Repeat each entry word for word. Leave any images out of the copy.

::: Records supplied :::

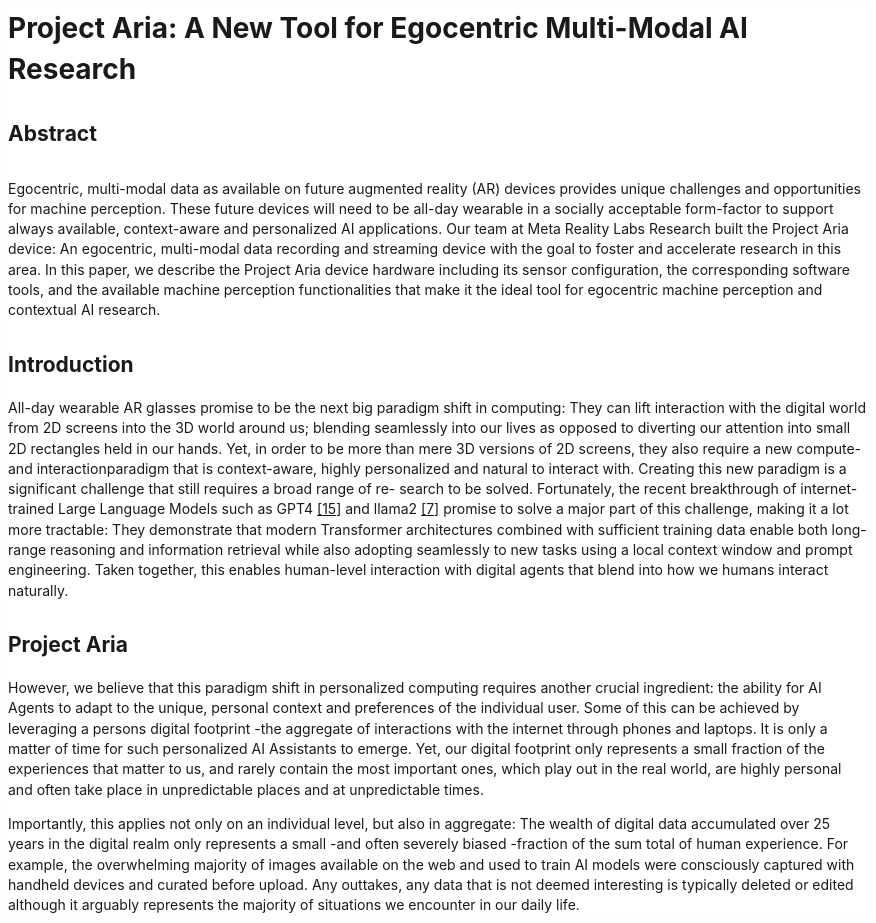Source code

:# Project Aria: A New Tool for Egocentric Multi-Modal AI Research




## Abstract


## 

Egocentric, multi-modal data as available on future augmented reality (AR) devices provides unique challenges and opportunities for machine perception. These future devices will need to be all-day wearable in a socially acceptable form-factor to support always available, context-aware and personalized AI applications. Our team at Meta Reality Labs Research built the Project Aria device: An egocentric, multi-modal data recording and streaming device with the goal to foster and accelerate research in this area. In this paper, we describe the Project Aria device hardware including its sensor configuration, the corresponding software tools, and the available machine perception functionalities that make it the ideal tool for egocentric machine perception and contextual AI research.





## Introduction

All-day wearable AR glasses promise to be the next big paradigm shift in computing: They can lift interaction with the digital world from 2D screens into the 3D world around us; blending seamlessly into our lives as opposed to diverting our attention into small 2D rectangles held in our hands. Yet, in order to be more than mere 3D versions of 2D screens, they also require a new compute-and interactionparadigm that is context-aware, highly personalized and natural to interact with. Creating this new paradigm is a significant challenge that still requires a broad range of re- search to be solved. Fortunately, the recent breakthrough of internet-trained Large Language Models such as GPT4 [[15]](#b10) and llama2 [[7]](#b2) promise to solve a major part of this challenge, making it a lot more tractable: They demonstrate that modern Transformer architectures combined with sufficient training data enable both long-range reasoning and information retrieval while also adopting seamlessly to new tasks using a local context window and prompt engineering. Taken together, this enables human-level interaction with digital agents that blend into how we humans interact naturally.


## Project Aria

However, we believe that this paradigm shift in personalized computing requires another crucial ingredient: the ability for AI Agents to adapt to the unique, personal context and preferences of the individual user. Some of this can be achieved by leveraging a persons digital footprint -the aggregate of interactions with the internet through phones and laptops. It is only a matter of time for such personalized AI Assistants to emerge. Yet, our digital footprint only represents a small fraction of the experiences that matter to us, and rarely contain the most important ones, which play out in the real world, are highly personal and often take place in unpredictable places and at unpredictable times.

Importantly, this applies not only on an individual level, but also in aggregate: The wealth of digital data accumulated over 25 years in the digital realm only represents a small -and often severely biased -fraction of the sum total of human experience. For example, the overwhelming majority of images available on the web and used to train AI models were consciously captured with handheld devices and curated before upload. Any outtakes, any data that is not deemed interesting is typically deleted or edited although it arguably represents the majority of situations we encounter in our daily life.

:::

## Written reply
Source code

:# Project Aria: A New Tool for Egocentric Multi-Modal AI Research




## Abstract


## 

Egocentric, multi-modal data as available on future augmented reality (AR) devices provides unique challenges and opportunities for machine perception. These future devices will need to be all-day wearable in a socially acceptable form-factor to support always available, context-aware and personalized AI applications. Our team at Meta Reality Labs Research built the Project Aria device: An egocentric, multi-modal data recording and streaming device with the goal to foster and accelerate research in this area. In this paper, we describe the Project Aria device hardware including its sensor configuration, the corresponding software tools, and the available machine perception functionalities that make it the ideal tool for egocentric machine perception and contextual AI research.





## Introduction

All-day wearable AR glasses promise to be the next big paradigm shift in computing: They can lift interaction with the digital world from 2D screens into the 3D world around us; blending seamlessly into our lives as opposed to diverting our attention into small 2D rectangles held in our hands. Yet, in order to be more than mere 3D versions of 2D screens, they also require a new compute-and interactionparadigm that is context-aware, highly personalized and natural to interact with. Creating this new paradigm is a significant challenge that still requires a broad range of re- search to be solved. Fortunately, the recent breakthrough of internet-trained Large Language Models such as GPT4 [[15]](#b10) and llama2 [[7]](#b2) promise to solve a major part of this challenge, making it a lot more tractable: They demonstrate that modern Transformer architectures combined with sufficient training data enable both long-range reasoning and information retrieval while also adopting seamlessly to new tasks using a local context window and prompt engineering. Taken together, this enables human-level interaction with digital agents that blend into how we humans interact naturally.


## Project Aria

However, we believe that this paradigm shift in personalized computing requires another crucial ingredient: the ability for AI Agents to adapt to the unique, personal context and preferences of the individual user. Some of this can be achieved by leveraging a persons digital footprint -the aggregate of interactions with the internet through phones and laptops. It is only a matter of time for such personalized AI Assistants to emerge. Yet, our digital footprint only represents a small fraction of the experiences that matter to us, and rarely contain the most important ones, which play out in the real world, are highly personal and often take place in unpredictable places and at unpredictable times.

Importantly, this applies not only on an individual level, but also in aggregate: The wealth of digital data accumulated over 25 years in the digital realm only represents a small -and often severely biased -fraction of the sum total of human experience. For example, the overwhelming majority of images available on the web and used to train AI models were consciously captured with handheld devices and curated before upload. Any outtakes, any data that is not deemed interesting is typically deleted or edited although it arguably represents the majority of situations we encounter in our daily life.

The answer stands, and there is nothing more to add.